Roteiro: O básico da trama é o seguinte: o personagem principal, Lee Chandler, é uma pessoa irascível, às vezes, profundamente magoada, mas que tenta ajustar-se numa rotina laboral, até que chega-lhe a notícia do falecimento do irmão, que obriga o Lee a retornar para sua cidade natal e confrontar elementos de seu passado que ele prefere deixar para trás. Com isso, e até pelas imagens que vi do filme, eu imaginava um drama dos pesados. Mas, não. O roteiro feito Kenneth Lonergan, que também é o diretor do filme, consegue misturar o drama com falas ágeis e, constantemente, até com certo nível de humor, basicamente todas vindo das interações entre o Lee Chadler e seu sobrinho Patrick. Ademais, o roteiro é conduzido pelo Lee Chandler, um personagem pelo qual é difícil torcer a favor, mesmo na situação trágica em que ele se encontra (a morte do irmão), pelo mesmo ser profundamente antissocial e antipático. Mas o roteiro vai dando vislumbres de um Lee diferente, e, aos poucos, vamos simpatizando, até de forma inesperada, com ele. Ademais, o ponto mais alto do roteiro, para mim, são os diálogos: pensem num filme do Tarantino, mas falado por pessoas normais em situações normais. As falas dos personagens são totalmente críveis – adultos falam como adultos, adolescentes como adolescentes – e não caricaturas; e sempre de forma coerente com o momento.
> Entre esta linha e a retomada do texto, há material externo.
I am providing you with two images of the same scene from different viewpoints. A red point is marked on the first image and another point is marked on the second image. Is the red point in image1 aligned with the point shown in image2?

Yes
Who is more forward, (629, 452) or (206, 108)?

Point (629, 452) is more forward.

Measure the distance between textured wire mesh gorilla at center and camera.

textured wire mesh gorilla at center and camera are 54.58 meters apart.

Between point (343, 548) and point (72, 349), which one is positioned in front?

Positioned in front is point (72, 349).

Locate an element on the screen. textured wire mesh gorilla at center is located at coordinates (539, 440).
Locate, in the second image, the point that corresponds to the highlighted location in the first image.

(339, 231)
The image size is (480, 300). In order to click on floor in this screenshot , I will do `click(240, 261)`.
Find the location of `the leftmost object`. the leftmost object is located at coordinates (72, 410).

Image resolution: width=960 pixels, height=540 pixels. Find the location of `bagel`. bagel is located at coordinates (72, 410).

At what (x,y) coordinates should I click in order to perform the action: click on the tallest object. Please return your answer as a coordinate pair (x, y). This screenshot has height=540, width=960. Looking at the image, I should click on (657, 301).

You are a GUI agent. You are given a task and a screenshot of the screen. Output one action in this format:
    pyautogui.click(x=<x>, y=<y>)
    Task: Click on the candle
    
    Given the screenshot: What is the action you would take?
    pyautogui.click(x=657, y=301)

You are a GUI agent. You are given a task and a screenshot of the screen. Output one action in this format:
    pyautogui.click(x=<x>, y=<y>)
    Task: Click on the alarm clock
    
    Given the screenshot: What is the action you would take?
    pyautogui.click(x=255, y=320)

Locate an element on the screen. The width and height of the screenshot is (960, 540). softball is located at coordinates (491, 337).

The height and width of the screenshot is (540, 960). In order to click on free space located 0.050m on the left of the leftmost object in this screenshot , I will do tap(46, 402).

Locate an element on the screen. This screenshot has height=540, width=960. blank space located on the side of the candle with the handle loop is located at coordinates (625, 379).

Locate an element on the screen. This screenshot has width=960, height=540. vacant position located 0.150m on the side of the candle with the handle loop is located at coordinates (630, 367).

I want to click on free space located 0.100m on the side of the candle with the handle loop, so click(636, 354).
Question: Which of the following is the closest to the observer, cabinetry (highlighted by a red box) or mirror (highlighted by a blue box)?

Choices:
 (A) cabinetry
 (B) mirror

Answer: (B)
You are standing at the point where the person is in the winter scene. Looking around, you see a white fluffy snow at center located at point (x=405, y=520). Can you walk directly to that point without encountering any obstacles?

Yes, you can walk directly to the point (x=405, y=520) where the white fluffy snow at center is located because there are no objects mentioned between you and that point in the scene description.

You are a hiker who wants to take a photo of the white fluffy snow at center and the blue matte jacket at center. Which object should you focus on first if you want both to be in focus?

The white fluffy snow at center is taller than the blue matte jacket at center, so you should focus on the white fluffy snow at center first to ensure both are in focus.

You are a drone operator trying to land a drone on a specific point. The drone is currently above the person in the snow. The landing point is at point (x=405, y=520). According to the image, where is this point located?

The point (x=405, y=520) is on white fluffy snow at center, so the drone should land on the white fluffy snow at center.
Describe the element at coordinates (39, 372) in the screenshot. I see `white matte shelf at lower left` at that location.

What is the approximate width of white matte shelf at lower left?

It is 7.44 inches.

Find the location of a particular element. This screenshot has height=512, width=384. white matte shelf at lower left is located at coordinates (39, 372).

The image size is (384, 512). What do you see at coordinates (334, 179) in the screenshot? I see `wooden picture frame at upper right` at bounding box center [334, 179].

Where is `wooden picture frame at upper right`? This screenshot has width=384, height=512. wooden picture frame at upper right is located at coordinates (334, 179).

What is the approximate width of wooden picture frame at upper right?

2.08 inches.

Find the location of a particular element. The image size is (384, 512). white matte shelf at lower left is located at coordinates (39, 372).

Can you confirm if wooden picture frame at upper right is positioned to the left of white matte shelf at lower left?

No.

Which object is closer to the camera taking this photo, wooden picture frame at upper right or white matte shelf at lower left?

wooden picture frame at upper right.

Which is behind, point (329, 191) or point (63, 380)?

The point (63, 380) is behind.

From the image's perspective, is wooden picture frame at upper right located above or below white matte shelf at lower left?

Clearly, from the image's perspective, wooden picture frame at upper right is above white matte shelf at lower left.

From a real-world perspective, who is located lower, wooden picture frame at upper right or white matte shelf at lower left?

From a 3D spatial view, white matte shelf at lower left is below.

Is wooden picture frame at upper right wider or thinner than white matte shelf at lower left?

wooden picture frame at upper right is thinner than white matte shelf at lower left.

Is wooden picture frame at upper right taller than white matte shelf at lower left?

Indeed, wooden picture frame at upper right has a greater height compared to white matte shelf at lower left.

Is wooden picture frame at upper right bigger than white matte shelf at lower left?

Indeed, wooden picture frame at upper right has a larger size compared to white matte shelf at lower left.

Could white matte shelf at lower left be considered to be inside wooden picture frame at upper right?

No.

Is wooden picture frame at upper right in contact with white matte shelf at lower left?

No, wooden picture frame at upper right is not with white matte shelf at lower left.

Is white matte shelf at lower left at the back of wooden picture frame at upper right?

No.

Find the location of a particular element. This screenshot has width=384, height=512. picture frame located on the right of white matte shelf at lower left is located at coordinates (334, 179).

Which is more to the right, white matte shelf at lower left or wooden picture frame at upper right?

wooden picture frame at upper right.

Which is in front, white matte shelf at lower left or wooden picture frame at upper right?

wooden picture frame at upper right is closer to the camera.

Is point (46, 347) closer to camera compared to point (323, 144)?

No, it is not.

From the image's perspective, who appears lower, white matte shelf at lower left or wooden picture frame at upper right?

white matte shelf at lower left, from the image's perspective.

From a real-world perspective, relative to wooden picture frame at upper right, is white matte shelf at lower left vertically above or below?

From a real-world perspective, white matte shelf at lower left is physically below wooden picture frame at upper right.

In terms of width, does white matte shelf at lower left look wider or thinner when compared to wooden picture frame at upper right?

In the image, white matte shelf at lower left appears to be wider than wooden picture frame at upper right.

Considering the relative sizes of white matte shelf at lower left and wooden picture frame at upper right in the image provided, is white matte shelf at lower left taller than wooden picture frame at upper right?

Poderia-se pensar que isto é algo que deveria ser comum e nem precisaria ser citado como diferencial, no entanto, é infelizmente um feito raro em Hollywood.

 

Manchester À Beira-Mar: O filme é feito para exigir atenção e busca causar alguma confusão na audiência: são constantes os saltos temporais, do tempo atual para flashbacks, mas isso é feito sem separação clara entre o atual e o passado, de maneira proposital. Poderia não funcionar, só que acaba dando certo, agindo organicamente para inserir questões na nossa mente e, então, respondendo-as, muitas vezes de modo tocante ou surpreendente. E é assim que vemos as mudanças ocorridas nos personagens – como eles eram e o que tornaram-se, e, na maior parte do tempo, não temos todas as peças para descobrir as respostas, então fazemos suposições. Dessa forma, o filme consegue manter o interesse do público e, também, criar uma narrativa pouco usual e bastante efetiva para contar a história que propõe-se.

 

No geral: Manchester À Beira-Mar é um filme ótimo. Infelizmente creio que o mesmo passou despercebido pela maioria do público (numa enquete que fizemos em nossa página, o Casey Affleck foi o único ator sem votos). Não é um filme inovador nem seminal no estilo, contudo é bastante redondo em sua trama, com atuações acima da média, diálogos refrescantes, e uma trama com desenvolvimento curioso e bem executado. Recomendo que assistam!